Sermon for Harvest Thanksgiving
“For the bread of God is he which cometh down from heaven,
and giveth life unto the world”
Harvest festivals are an ancient and integral feature of the civilizations of the world. They belong to the universal acknowledgment of “the givenness of things” in Marilynne Robinson’s apt phrase. Harvest festivals celebrate in one way or another the nature of our human interaction with the created order and the recognition that the harvest cannot be taken for granted. The harvest is a gift, not a right, not an entitlement.
Harvest festivals belong to human reflection about ourselves in relation to the natural world. We are essentially intellectual and spiritual beings embodied and embedded in cultures. Harvest festivals are one of the ways in which that intellectual and spiritual reality about our humanity shows itself culturally and historically. The great Medieval cathedrals, for instance, often depict the labours of the months as tagged to the signs of the zodiac thus showing the interaction of human labour with the seasons of the year in terms of planting, vine-dressing, and harvesting, especially of grain and grapes; hence the symbolic and sacramental significance of bread and wine.
It might come as a bit of a surprise, then, to discover that there were no provisions for Harvest Thanksgiving services in the classical Books of Common Prayer. Such services were only introduced in 1862 in England. The provisions for “A Form of Thanksgiving for the Blessings of Harvest” only appeared in Anglican Prayer Books in the 20th century.
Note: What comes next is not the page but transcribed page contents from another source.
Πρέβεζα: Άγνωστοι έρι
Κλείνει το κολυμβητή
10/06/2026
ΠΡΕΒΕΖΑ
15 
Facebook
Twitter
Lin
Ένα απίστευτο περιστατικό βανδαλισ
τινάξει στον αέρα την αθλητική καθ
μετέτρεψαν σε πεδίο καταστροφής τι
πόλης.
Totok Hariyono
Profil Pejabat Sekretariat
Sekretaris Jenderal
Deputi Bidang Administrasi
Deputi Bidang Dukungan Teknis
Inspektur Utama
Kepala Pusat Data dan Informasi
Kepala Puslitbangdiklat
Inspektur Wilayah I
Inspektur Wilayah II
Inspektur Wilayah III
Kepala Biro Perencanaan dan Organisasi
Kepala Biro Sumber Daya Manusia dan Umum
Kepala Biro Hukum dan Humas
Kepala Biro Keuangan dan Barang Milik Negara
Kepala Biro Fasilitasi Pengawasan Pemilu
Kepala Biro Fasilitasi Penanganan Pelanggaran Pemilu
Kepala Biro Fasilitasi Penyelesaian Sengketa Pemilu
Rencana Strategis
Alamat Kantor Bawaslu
In other words, it is an entirely modern development.
Why? The classical and traditional pattern of the church year by no means ignores the cycles of nature: there is Rogation Sunday and the days of Rogation, there are the Ember Days in each of the four seasons, August 1st is Lammas Day or ‘Loaf-Mass day’ which celebrates the first-fruits of the grain harvest. Various prayers and Collects reference the goodness of creation as an expression of the goodness of God. There are prayers ‘For Rain’, and ‘For Fair Weather’, prayers, too, ‘In Time of dearth and famine’. And there are Thanksgiving prayers ‘For Rain’, ‘For Fair Weather’, and ‘For Plenty’ in terms of the “special bounty” of “our land yield[ing] to us her fruits of increase” (BCP, 1662).